Route information
- Auxiliary route of G36

Major junctions
- North end: G36 in Pingdingshan, Henan
- South end: G42 in Yichang, Hubei

Location
- Country: China

Highway system
- National Trunk Highway System; Primary; Auxiliary; National Highways; Transport in China;
| ← G3611 |  | → G3613 |

= G3612 Pingdingshan–Yichang Expressway =

Road in China

The G3612 Pingdingshan–Yichang Expressway (平顶山至宜昌高速公路), also referred to as the Pingyi Expressway (平宜高速公路), is an expressway in China that connects Pingdingshan, Henan to Yichang, Hubei.

==Route==
===Henan===
====Pingdingshan to Nanyang====

The original S83 Lannan Expressway section from Pingdingshan to Nanyang, has a design speed of 100 kilometers per hour and was opened to traffic on 12 December 2004.

====Nanyang to Xinye====
The section from Nanyang to Xinye has a total length of around 60 kilometers.

===Hubei===

Map of the Pinyi Expressway in Hubei

====Xinye to Xiangyang====
The section from Xinye to Xiangyang has a total length of around 70 kilometers.

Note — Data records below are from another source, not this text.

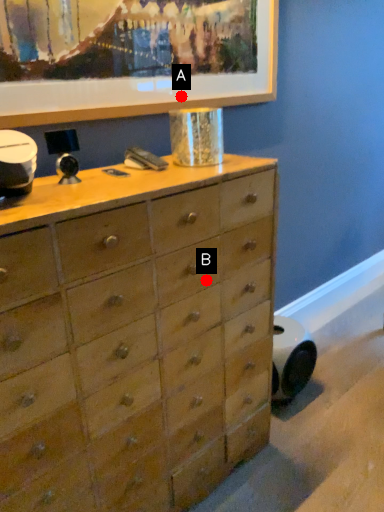
Question: Two points are circled on the image, labeled by A and B beside each circle. Which point is further to the camera?

Choices:
 (A) A is further
 (B) B is further

Answer: (A)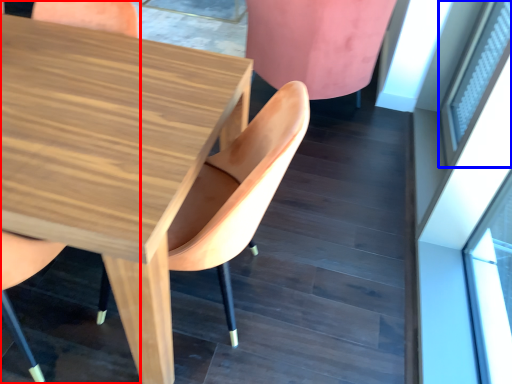
Question: Which object appears closest to the camera in this image, chair (highlighted by a red box) or window (highlighted by a blue box)?

Choices:
 (A) chair
 (B) window

Answer: (A)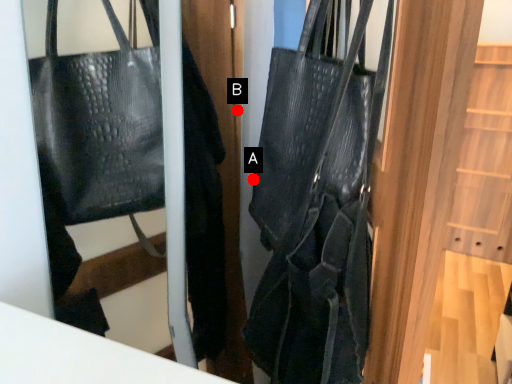
Question: Two points are circled on the image, labeled by A and B beside each circle. Which point appears closest to the camera in this image?

Choices:
 (A) A is closer
 (B) B is closer

Answer: (A)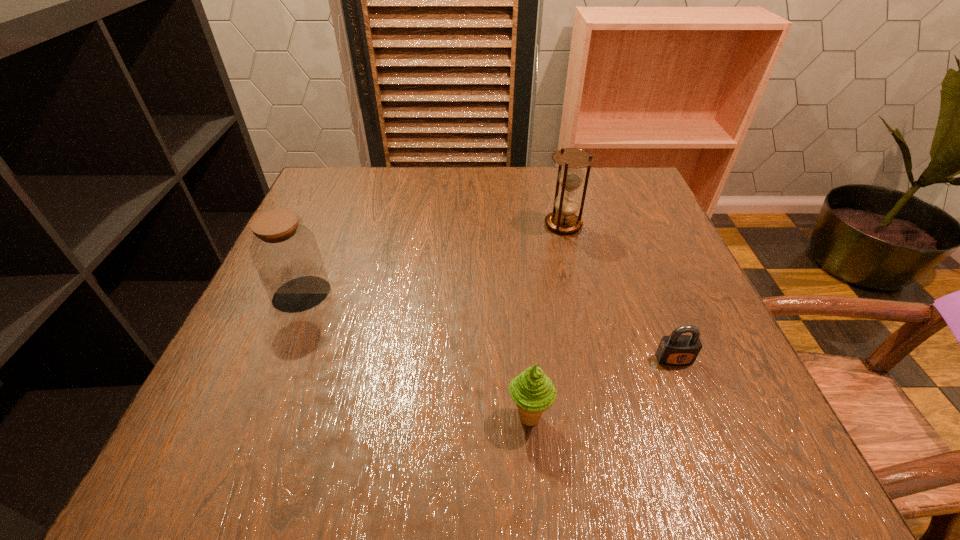
In order to click on hourglass in this screenshot , I will do pyautogui.click(x=563, y=219).

This screenshot has width=960, height=540. I want to click on the farthest object, so (563, 219).

This screenshot has height=540, width=960. I want to click on the leftmost object, so click(285, 253).

Where is `the third nearest object`? the third nearest object is located at coordinates (285, 253).

The image size is (960, 540). I want to click on icecream, so click(533, 392).

I want to click on the second object from left to right, so click(x=533, y=392).

Locate an element on the screen. the third farthest object is located at coordinates click(x=674, y=350).

What are the coordinates of `padlock` in the screenshot? It's located at (674, 350).

This screenshot has width=960, height=540. In order to click on vacant space situated on the back of the farthest object in this screenshot , I will do tap(555, 187).

At what (x,y) coordinates should I click in order to perform the action: click on free spot located on the back of the third nearest object. Please return your answer as a coordinate pair (x, y). Looking at the image, I should click on point(318,256).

====Xiangyang to Yichang====
The Xiangyi Expressway starts from the South Outer Ring Road of Xiangyang City, passes through Xiangcheng District, Nanzhang County, Yuan'an County, Dangyang, and connects with the G42 Shanghai–Chengdu Expressway in Yiling District.

The route is 156 kilometers long and had a construction period of 48 months. Upon completion, the expressway travel time between Yichang and Xiangyang was shortened from 3 hours to 1.5 hours.